Transcurrieron las horas, volvieron a repercutir en el espacio sus gritos en demanda de socorro, y nadie, sino el eco, respondía; reinaba un profundo silencio; ya hacía rato que había cesado el resonar de las esquilas de las vacas, síntoma delator del alejamiento del rebaño; también el viento soplaba con menos fuerza, a la par que el sol trasponía la hora meridiana. Dieron las dos, las tres después; lo veía en su reloj que extrajo y sostuvo en la mano. El lodo le llegaba a la altura del pecho. ¡Ah! Ya no le sostenía el valor. Las lágrimas inundaban sus mejillas por momentos; comprendía que iba a morir. Tenía expeditos los brazos, pero no podía mover las piernas, como si sendas glebas de plomo las inmovilizasen de arriba abajo. Si era cierto que la gente se había encaminado a la iglesia, como había afirmado Ana María, debieran ya estar de regreso en sus casas. El camino era largo, y tal vez, en la colina donde estaba asentada la iglesia, se habrían entretenido curioseando noticias; pero ahora ya era tardé. ¿Sería posible que no hubiera salvación para él?
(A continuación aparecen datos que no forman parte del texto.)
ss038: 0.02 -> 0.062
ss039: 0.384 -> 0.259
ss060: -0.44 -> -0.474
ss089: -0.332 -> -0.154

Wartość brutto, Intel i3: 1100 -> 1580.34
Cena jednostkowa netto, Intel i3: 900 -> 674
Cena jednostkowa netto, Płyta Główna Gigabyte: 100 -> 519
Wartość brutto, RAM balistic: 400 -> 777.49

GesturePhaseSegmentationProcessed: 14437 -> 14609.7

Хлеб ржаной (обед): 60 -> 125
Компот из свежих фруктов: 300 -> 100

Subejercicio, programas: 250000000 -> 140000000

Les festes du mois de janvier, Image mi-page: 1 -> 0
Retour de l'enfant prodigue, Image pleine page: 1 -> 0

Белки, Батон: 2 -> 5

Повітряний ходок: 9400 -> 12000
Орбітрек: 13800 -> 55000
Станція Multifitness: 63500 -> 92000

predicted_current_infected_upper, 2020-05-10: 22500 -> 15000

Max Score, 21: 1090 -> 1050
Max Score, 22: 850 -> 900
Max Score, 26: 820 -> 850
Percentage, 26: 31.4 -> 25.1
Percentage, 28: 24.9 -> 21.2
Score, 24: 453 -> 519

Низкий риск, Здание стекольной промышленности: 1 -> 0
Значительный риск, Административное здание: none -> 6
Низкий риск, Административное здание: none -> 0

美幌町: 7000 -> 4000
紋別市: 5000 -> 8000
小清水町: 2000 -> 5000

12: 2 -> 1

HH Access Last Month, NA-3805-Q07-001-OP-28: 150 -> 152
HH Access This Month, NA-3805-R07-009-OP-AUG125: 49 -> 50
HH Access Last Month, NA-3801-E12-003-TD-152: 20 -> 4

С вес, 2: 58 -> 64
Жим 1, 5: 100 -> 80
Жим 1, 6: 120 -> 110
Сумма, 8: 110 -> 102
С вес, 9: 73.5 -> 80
Gritaba, rugía en demanda de socorro; callaba un instante, escuchaba, volvía a rugir y a gritar; lloraba y golpeaba el lodo con las manos. Poco a poco sus desesperadas llamadas fueron haciéndose más débiles, vencido su coraje.
Lo sucedido llegó al conocimiento público mucho tiempo después, tras la revelación de Ana María. Ella no había ido en persecución de su rebaño; había presenciado y oído todo cuanto él dijera en voz alta. Algunos de los gestos del hombre parecieron incomprensibles a Ana María: de pronto, él se puso a escribir en un papel encima de la cartera. Ella pensó: ahora, escribe que soy culpable de su muerte. Su actitud varió luego por momentos; enmudecía, lloraba desconsoladamente, tembloroso. Cogió el papel escrito, lo rasgó en pequeños trozos y lo hundió en el lodo, junto a sí. Parecía abatido y contrito. La ciénaga fue sorbiendo sus brazos; casi nada sobre salía en la superficie. Ana María percibió una opresión en el pecho; se alejó de allí, huyó, corrió al caserío, gritó…
El último gesto de Skaaro fue arrojar el reloj y la cartera a tierra firme. Nada había escrito. Como carecía de familia y allegados, no hubo de legar a nadie su último adiós.